Kerry laughed. “My father can be a little intimidating. It’s not like we’re getting married, though. And even if we were, I decide what’s best for me and my girls.”
“I’m not sure which would be harder, asking him to marry you or telling him I’m about to shack up with his only daughter—in his house. My manhood is shrinking just thinking about it.”
“I pay rent here.”
“It goes without saying that I’ll step up to the plate. I’m not talking about the practical end of it, though. Judge O’Hearn has made it very clear how he feels about cops.”
“Oh, no.” She winced. “Sorry. Let me handle him.”
“No. Tell them what’s going on if you want, but before we make this official, I need to speak to him myself—both of your parents—in person.”
* * *
Later that afternoon, the shopping bags containing new backpacks and underwear and sneakers slung carelessly on the boys’ beds, Alex took his laptop out back while the boys played in the yard.
“How come no bluebirds have moved into the nice, safe boxes we built them yet?” asked Tyler.
“It’s too soon,” Alex replied, only half paying attention. Then it occurred to him. “Did you think they would move right in as soon as they saw it?”
“That’s what I’d do if I was a bird.”
“It takes wild animals a while to learn to trust. Maybe we’ll take the boxes with us when we move, if they’re still unclaimed.”
That cheered him. “Okay.”
He watched Tyler pitch a ball to Travis, who had his tongue out in concentration as he shouldered his bat.
Livvie had warned him not to get his hopes up. But he couldn’t help it. From the first nourishing meal he’d bought them, he’d gotten hooked on the high of being a father . . . giving of himself to vulnerable, defenseless beings with no thought to the cost.
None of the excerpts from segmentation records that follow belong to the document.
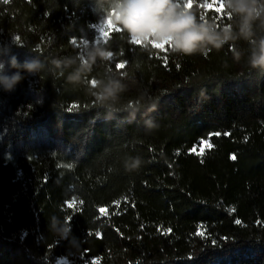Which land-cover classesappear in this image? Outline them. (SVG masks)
<instances>
[{
    "label": "trees",
    "instance_id": "trees-1",
    "mask_svg": "<svg viewBox=\"0 0 264 264\" xmlns=\"http://www.w3.org/2000/svg\"><path fill=\"white\" fill-rule=\"evenodd\" d=\"M208 1L230 38L185 55L121 0H0V264H264V14Z\"/></svg>",
    "mask_w": 264,
    "mask_h": 264
},
{
    "label": "clouds",
    "instance_id": "clouds-1",
    "mask_svg": "<svg viewBox=\"0 0 264 264\" xmlns=\"http://www.w3.org/2000/svg\"><path fill=\"white\" fill-rule=\"evenodd\" d=\"M227 3L245 18L248 13L254 18L264 14V0H227ZM119 10L124 15L130 14L131 23L140 29L139 39L145 40L151 34L161 47L171 41L173 50L182 51L185 55L193 54L202 42L222 47L230 38V35L217 34L213 25L206 21L198 23L190 12L181 10L178 0H121ZM228 31L231 33L230 26ZM129 33L136 38L131 29ZM177 45L180 47L177 48ZM110 56L111 53H107L103 58L108 59ZM89 59L94 60L95 54ZM255 60L259 62L257 66H264V39L260 41L259 54L255 56ZM27 67L33 69L36 65L30 64ZM19 79L18 74L11 77L0 76V84H3L5 90H11Z\"/></svg>",
    "mask_w": 264,
    "mask_h": 264
},
{
    "label": "rangeland",
    "instance_id": "rangeland-1",
    "mask_svg": "<svg viewBox=\"0 0 264 264\" xmlns=\"http://www.w3.org/2000/svg\"><path fill=\"white\" fill-rule=\"evenodd\" d=\"M178 3L181 7V10H183V8H185L188 4H189V0H178ZM207 7L211 8L213 10H219L221 8V3L219 0H209L207 2ZM130 18V14L128 15ZM106 25V23H102L97 25V29L101 30L104 28V26ZM139 33H140V29L136 26L133 25V34H136V38L133 37V39L136 42H149L150 44H152L153 46L162 48L165 44H167L168 42H166L162 47L159 45L158 41L156 40L155 36L149 34V36L145 39V40H141L139 39ZM170 42V41H169Z\"/></svg>",
    "mask_w": 264,
    "mask_h": 264
},
{
    "label": "snow or ice",
    "instance_id": "snow-or-ice-1",
    "mask_svg": "<svg viewBox=\"0 0 264 264\" xmlns=\"http://www.w3.org/2000/svg\"><path fill=\"white\" fill-rule=\"evenodd\" d=\"M3 2H4V3H8L9 0H3ZM114 30H119V28L117 27V28L114 29ZM108 35H109V34H108ZM120 67H123V64H121ZM70 110H71V109H70ZM219 134H220V133H216V135H219ZM201 143H202V145H203V147H201V149H200V152H201V153L203 152L204 147H211V145H209L206 141H201ZM193 151L195 152L196 150L193 149ZM231 158H232V159H236V156L233 155ZM117 203H118V202H117ZM101 209H102V211H101ZM101 209H100V212L103 213V212L105 211V209H103V208H101ZM71 218H72V217H68V221H69V222L71 221ZM236 223H240V221L237 220Z\"/></svg>",
    "mask_w": 264,
    "mask_h": 264
}]
</instances>
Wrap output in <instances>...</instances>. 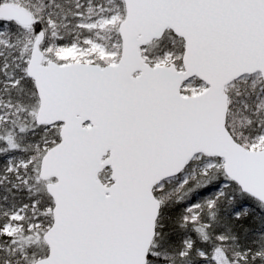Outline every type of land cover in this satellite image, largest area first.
I'll use <instances>...</instances> for the list:
<instances>
[{"label":"snow or ice","instance_id":"1","mask_svg":"<svg viewBox=\"0 0 264 264\" xmlns=\"http://www.w3.org/2000/svg\"><path fill=\"white\" fill-rule=\"evenodd\" d=\"M0 264H264V0H0Z\"/></svg>","mask_w":264,"mask_h":264}]
</instances>
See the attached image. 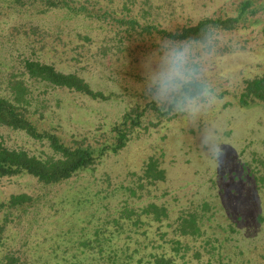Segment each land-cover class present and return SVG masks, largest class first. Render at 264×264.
Returning a JSON list of instances; mask_svg holds the SVG:
<instances>
[{
	"label": "rangeland",
	"instance_id": "rangeland-1",
	"mask_svg": "<svg viewBox=\"0 0 264 264\" xmlns=\"http://www.w3.org/2000/svg\"><path fill=\"white\" fill-rule=\"evenodd\" d=\"M133 2L121 12L114 0L116 19L135 17L139 25L150 21L170 32L205 19H234L231 30L210 28L214 52L200 58L217 103L195 119L176 111L154 125L143 118L127 145L113 152L112 129L131 105L154 102L145 73L159 67L160 45L172 41L138 27L127 34L115 22L1 10L0 96L12 75L24 78L28 117L38 133L69 147L89 146L96 156L110 147L92 170L58 185L25 174L0 178V264L6 255L14 264H143L151 255L172 264H264V103L237 104L244 82L264 77V0ZM17 57L75 72L111 97L93 100L20 77ZM208 133L216 139L206 148L201 139ZM0 145L41 159L53 154L47 140L2 126ZM150 157L164 171L154 184L142 177ZM19 194L32 202L9 207ZM150 203L166 216L142 214ZM182 218L188 219L184 232Z\"/></svg>",
	"mask_w": 264,
	"mask_h": 264
},
{
	"label": "trees",
	"instance_id": "trees-1",
	"mask_svg": "<svg viewBox=\"0 0 264 264\" xmlns=\"http://www.w3.org/2000/svg\"><path fill=\"white\" fill-rule=\"evenodd\" d=\"M129 1L132 6L133 0H119L116 7L120 4L121 12L128 11ZM113 2L114 0H0V11L11 9L15 11L14 13H29L34 15L33 17L59 12L65 18H70L69 20H95L99 24L104 22L110 26L114 25L112 22L121 26L125 25L127 34L131 29L138 27L142 33H147L148 36L156 33L163 35L165 39L170 41L198 40L210 28L231 30L234 27V19L220 21L210 18L199 22L196 26L184 27L170 32L159 29L150 24V21H145L143 25H139L135 17L129 20L116 19L119 12L113 6ZM17 58L19 68H14V70L19 71L20 77L27 76L28 79L47 87L65 89L93 100H105L111 97V95L95 92L89 83L75 72L64 73L57 70L53 65L32 59V57ZM25 82L24 78L15 79L14 75L8 81L7 95L0 96V126L23 131L32 138L47 140L53 154L41 159L29 155L26 151L9 149L0 145V178L25 174L35 178L38 183L44 186H54L68 181L80 172L92 170L97 158L102 156L110 145L100 149L97 157L94 150L89 146L83 147L76 144L69 147L53 134L44 131L38 133L37 128L28 117ZM259 103H264V77L246 80L238 94L237 104L241 107ZM173 111L168 105L158 106L157 103L151 102L143 107L142 104L135 102L124 114L121 122L112 129L115 137L113 144H111V150L117 152L124 148L130 141L131 135L140 127L143 118L150 120L148 123L154 125L153 119H156V124H158L161 117H165ZM156 160V158L150 157L143 168V179L152 182V184L161 179L164 172L158 168ZM129 191L135 194L134 189H129ZM30 202H32L31 197L19 194L12 195L7 204L9 207L18 208ZM141 212L147 216L152 215L153 219L157 221L161 220V216H166L165 210L152 203L147 205L144 210L142 209ZM133 213L135 214L131 211V214ZM135 216L139 217V214H135ZM137 220L139 221V219ZM181 220L180 228L184 232L188 219L182 218ZM191 228L195 232L198 231L196 226ZM150 257L151 259L143 264H172L171 258L162 255H151ZM3 261L5 264H14L15 260L6 255Z\"/></svg>",
	"mask_w": 264,
	"mask_h": 264
},
{
	"label": "clouds",
	"instance_id": "clouds-1",
	"mask_svg": "<svg viewBox=\"0 0 264 264\" xmlns=\"http://www.w3.org/2000/svg\"><path fill=\"white\" fill-rule=\"evenodd\" d=\"M216 36L206 31L198 40L172 41L160 45L159 67L145 73L144 88L154 102L192 118L217 103L210 83L203 80L201 57L214 52ZM214 133L202 137L207 148L215 143Z\"/></svg>",
	"mask_w": 264,
	"mask_h": 264
}]
</instances>
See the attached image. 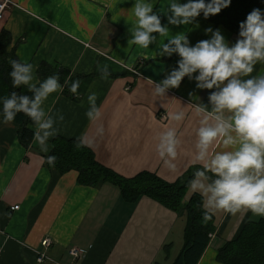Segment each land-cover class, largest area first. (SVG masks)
I'll use <instances>...</instances> for the list:
<instances>
[{"label": "crops", "instance_id": "1", "mask_svg": "<svg viewBox=\"0 0 264 264\" xmlns=\"http://www.w3.org/2000/svg\"><path fill=\"white\" fill-rule=\"evenodd\" d=\"M17 6L6 11L0 33L12 37L10 50L22 62L38 70L44 63L71 71L80 81L79 97L66 86L45 102L59 129L43 147L34 140L24 146L19 140V125L0 123V264H174L184 246L187 220L147 196L128 203L113 183L93 187L79 182V173L60 174L47 165L57 137L83 141L105 167L123 178L144 172L156 174L167 183L191 176L200 167L195 161V131L200 115L196 104L210 106L212 90L196 88L198 81L185 77L180 89L169 96L153 94L154 82L178 69L179 54L157 56V36L148 50L129 46L130 0H15ZM187 3V0H180ZM156 9L167 7L157 0ZM155 10V9H154ZM126 18H128L126 22ZM166 21H162L164 23ZM198 26L169 25V35L185 32L190 46L210 40L206 28L219 29L226 42L234 44L239 36L223 26L197 18ZM155 58V59H154ZM107 65L110 75L102 78ZM264 74L257 64L253 75ZM195 90L199 101L188 102ZM97 94L101 115L89 121L87 96ZM183 110L186 118L176 122L170 113ZM62 114L63 121L59 120ZM34 131V126L31 127ZM177 130L180 144L175 168L159 157V134ZM102 129V132H101ZM199 195L190 187L185 198ZM19 206V210L12 208ZM215 232L198 264H221L219 250L241 235L248 222H263L251 212L232 216L216 212L212 216ZM50 241L49 247L43 242ZM79 252V256L73 254ZM45 255L40 261L39 257Z\"/></svg>", "mask_w": 264, "mask_h": 264}, {"label": "clouds", "instance_id": "2", "mask_svg": "<svg viewBox=\"0 0 264 264\" xmlns=\"http://www.w3.org/2000/svg\"><path fill=\"white\" fill-rule=\"evenodd\" d=\"M156 3L157 0L132 2L128 9L132 21L128 45L148 50L157 42V36L153 35L157 33L167 38V42H159L157 56L171 57L175 53L182 59L178 61V69L154 82L153 94L169 96L170 90L180 89L186 76L192 78L197 72L196 88L212 90L208 95L210 106L196 104L201 118L195 131L194 159L200 167L188 180V187L202 197L203 221H210L218 211L232 216L251 212L255 217L264 218V74L253 75L257 64L264 65V9L254 8L240 22L239 39L234 44L226 42L219 29L209 27L205 33L212 38L190 46L185 32L169 35V25L179 28L195 23L198 26L197 18L201 14L205 20L210 19L227 9L232 0H187V3L167 0L166 10L156 9ZM9 63L13 88L26 89L30 95L13 91L0 97V123L14 122L23 113L33 122L34 141L47 153L49 149L43 146L58 135L59 129L54 115L46 111L45 102L53 94L63 93L66 86L78 98L80 81L65 80L62 84L59 73L40 80L32 63L19 60ZM101 70L102 78L107 79L108 66L104 65ZM97 98L96 93L87 96L85 115L89 121L101 115ZM193 101H199L195 90L188 93L187 104ZM169 118L182 122L186 113L180 110L170 113ZM63 119L60 114L59 120ZM158 139L159 157L174 169L180 144L177 130L168 128ZM84 146L87 145L83 141L77 144V147ZM56 159V156L46 157L50 166L55 165Z\"/></svg>", "mask_w": 264, "mask_h": 264}, {"label": "trees", "instance_id": "3", "mask_svg": "<svg viewBox=\"0 0 264 264\" xmlns=\"http://www.w3.org/2000/svg\"><path fill=\"white\" fill-rule=\"evenodd\" d=\"M264 9L262 0H232V4L221 13L209 20L217 26H223L239 36V24L246 19L254 8ZM203 17V14H201ZM12 45L11 34L7 30L0 33V97L17 91L24 94L26 89L13 88L11 83L10 60H19L16 50L9 49ZM20 61V60H19ZM59 73L60 82L73 78L67 68L42 64L38 70L40 80ZM2 107V106H0ZM19 125V140L24 146L33 142V122L23 113L18 114L15 121ZM81 140L57 137L52 142L49 156H56L54 166L60 174L70 171L79 173V182L85 186L97 187L105 183L117 185L128 203H134L143 196L152 198L167 208L182 213L187 225L184 234V246L174 264H198L211 241L210 235L215 232L213 218L203 221L202 197L193 196L186 200L185 192L191 176H184L176 183H167L156 174L144 172L135 178H123L101 164L94 152L88 147H77ZM218 262L221 264H264V221L248 222L241 235L235 241L228 242L219 250Z\"/></svg>", "mask_w": 264, "mask_h": 264}, {"label": "built area", "instance_id": "4", "mask_svg": "<svg viewBox=\"0 0 264 264\" xmlns=\"http://www.w3.org/2000/svg\"><path fill=\"white\" fill-rule=\"evenodd\" d=\"M17 4L15 2V0H0V24L1 22L4 21L5 19V13L7 10L13 8V7H16ZM19 206H15L14 208H12L13 211L15 210H19ZM43 246L44 247H49L50 246V241L49 240H45L43 242ZM73 254H75L76 256H79V252L78 251H74ZM45 258V255H41L39 257V260L42 261L43 259Z\"/></svg>", "mask_w": 264, "mask_h": 264}]
</instances>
About a week earlier, Livvie had confided that Greg and Deborah Pelletier had made the mistake of skipping one of their court-mandated counseling sessions. Perhaps, in their supreme arrogance, they thought they were above taking orders. Or maybe, when the judge told them how vital it was to follow their plan to the letter of the law, they weren’t paying attention. Whatever the reason, every misstep would count against them at the next custody hearing. And each count against them was a count in Alex’s favor. He knew he shouldn’t, but he could already taste the possibility of adoption.
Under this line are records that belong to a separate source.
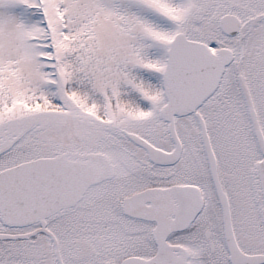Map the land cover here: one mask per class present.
Returning <instances> with one entry per match:
<instances>
[{"label": "snow or ice", "instance_id": "snow-or-ice-1", "mask_svg": "<svg viewBox=\"0 0 264 264\" xmlns=\"http://www.w3.org/2000/svg\"><path fill=\"white\" fill-rule=\"evenodd\" d=\"M0 264H264V0H0Z\"/></svg>", "mask_w": 264, "mask_h": 264}]
</instances>
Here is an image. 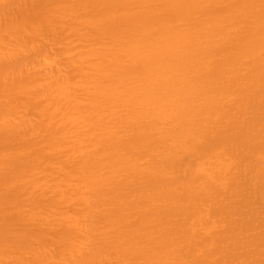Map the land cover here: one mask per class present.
Here are the masks:
<instances>
[{
	"label": "bare ground",
	"instance_id": "bare-ground-1",
	"mask_svg": "<svg viewBox=\"0 0 264 264\" xmlns=\"http://www.w3.org/2000/svg\"><path fill=\"white\" fill-rule=\"evenodd\" d=\"M0 264H264V0H0Z\"/></svg>",
	"mask_w": 264,
	"mask_h": 264
}]
</instances>
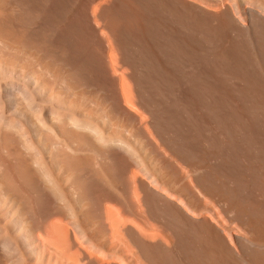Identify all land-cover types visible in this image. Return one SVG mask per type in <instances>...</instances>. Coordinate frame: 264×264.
Wrapping results in <instances>:
<instances>
[{"label":"bare ground","instance_id":"1","mask_svg":"<svg viewBox=\"0 0 264 264\" xmlns=\"http://www.w3.org/2000/svg\"><path fill=\"white\" fill-rule=\"evenodd\" d=\"M0 264H264V0H0Z\"/></svg>","mask_w":264,"mask_h":264}]
</instances>
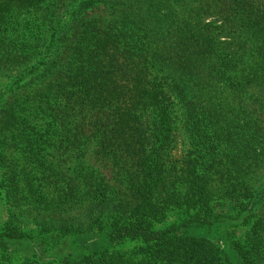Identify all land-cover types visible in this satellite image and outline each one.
<instances>
[{"label": "trees", "instance_id": "trees-1", "mask_svg": "<svg viewBox=\"0 0 264 264\" xmlns=\"http://www.w3.org/2000/svg\"><path fill=\"white\" fill-rule=\"evenodd\" d=\"M5 79L0 200L87 210L0 264H264V0H0Z\"/></svg>", "mask_w": 264, "mask_h": 264}, {"label": "rangeland", "instance_id": "rangeland-1", "mask_svg": "<svg viewBox=\"0 0 264 264\" xmlns=\"http://www.w3.org/2000/svg\"><path fill=\"white\" fill-rule=\"evenodd\" d=\"M8 83V80H2L0 82L1 86L3 87L5 84ZM14 154V153H13ZM176 156H180L181 151H175L174 153ZM11 159H16L12 160L10 159V162H8L9 166H13L15 169L18 171H22L23 173L29 172L30 166L28 164L24 163L22 160V157H19L18 155H10ZM87 157L89 161L92 163L94 162V158L92 157L90 150L87 152ZM97 165V164H96ZM99 166V165H98ZM107 171V170H106ZM5 176V170L0 169V180ZM25 184L22 183L19 192L16 193V195L20 198L18 201H14L13 198L9 197L8 195L4 194L3 192L2 198L0 200V231L3 229L5 226V223L8 222L10 219H21L24 221V227L26 229H37L38 223L42 221H48L49 219H57L58 217L62 216L67 219H72L74 217H78L79 214H84L87 210L85 207L86 204H83L81 207L78 209H69L65 211L64 213L58 214L56 213L54 216H49L45 215L43 212L40 211V208L37 209L36 206L38 204L30 203L26 199H23V195H25V190H24ZM53 190V187H48L46 191ZM228 210L227 208L225 211ZM41 212V213H40ZM178 218V215H175L172 212H169L167 222H173L175 219ZM133 245H127L125 249H130ZM1 261V259H0ZM6 264H26L23 262L21 259H13L11 261H7Z\"/></svg>", "mask_w": 264, "mask_h": 264}]
</instances>
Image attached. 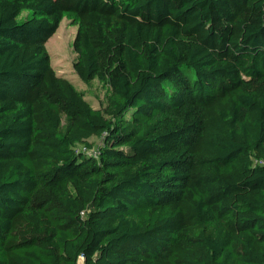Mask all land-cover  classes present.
I'll return each instance as SVG.
<instances>
[{
  "label": "trees",
  "instance_id": "trees-1",
  "mask_svg": "<svg viewBox=\"0 0 264 264\" xmlns=\"http://www.w3.org/2000/svg\"><path fill=\"white\" fill-rule=\"evenodd\" d=\"M0 264H264V0H0Z\"/></svg>",
  "mask_w": 264,
  "mask_h": 264
},
{
  "label": "rangeland",
  "instance_id": "rangeland-1",
  "mask_svg": "<svg viewBox=\"0 0 264 264\" xmlns=\"http://www.w3.org/2000/svg\"><path fill=\"white\" fill-rule=\"evenodd\" d=\"M26 11H23L19 18L24 17ZM77 30L76 24L69 17H64L55 32L48 39L46 43L47 51L50 55L51 65L55 72L59 75L67 77L79 89H83L85 97L91 102L93 106H98L105 100L106 88L97 79L92 80L89 84H85L74 73L73 62L76 54L73 50V39ZM91 141L95 146L101 142L100 138L91 137Z\"/></svg>",
  "mask_w": 264,
  "mask_h": 264
},
{
  "label": "built area",
  "instance_id": "built-area-1",
  "mask_svg": "<svg viewBox=\"0 0 264 264\" xmlns=\"http://www.w3.org/2000/svg\"><path fill=\"white\" fill-rule=\"evenodd\" d=\"M81 147H82L83 150L89 152L90 154H92L94 156L97 155L96 148L95 149H94V147H92V148H86V146H81Z\"/></svg>",
  "mask_w": 264,
  "mask_h": 264
}]
</instances>
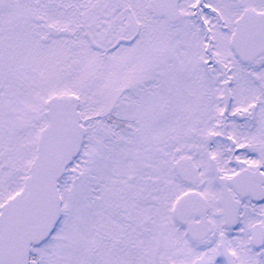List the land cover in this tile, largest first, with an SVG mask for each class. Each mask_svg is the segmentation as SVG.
<instances>
[{
	"label": "snow or ice",
	"instance_id": "obj_1",
	"mask_svg": "<svg viewBox=\"0 0 264 264\" xmlns=\"http://www.w3.org/2000/svg\"><path fill=\"white\" fill-rule=\"evenodd\" d=\"M0 264H264V0H0Z\"/></svg>",
	"mask_w": 264,
	"mask_h": 264
}]
</instances>
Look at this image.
Then there was complicated, exasperating, provocative Kerry. He used to have to dredge up fading memories to see her navy-blue eyes in his daydreams. Now he gazed into them whenever he wanted. Even better, he got to touch her. He would never take that for granted. What lucky star had guided them together after all those years?
Kerry and her two impossibly precious—that is, when they weren’t annoying the hell out of him—angels. When he wasn’t looking, Chloé and Ella had charmed and cajoled their way into his heart.
And then there was Shay, a former solitary like Alex, who was blossoming before his eyes into a self-assured young lady. She was going to be every bit as fiery as her mama, and he adored her beyond all reason. He couldn’t imagine his life without any of them.
The boys came running over, pink-faced and sweaty. “Will you play with us?”
Alex regarded the boys, then his screen, then the boys again. And then he closed his laptop with a click. “Okay.” He rose from his seat with a muffled groan. “Who batted last?”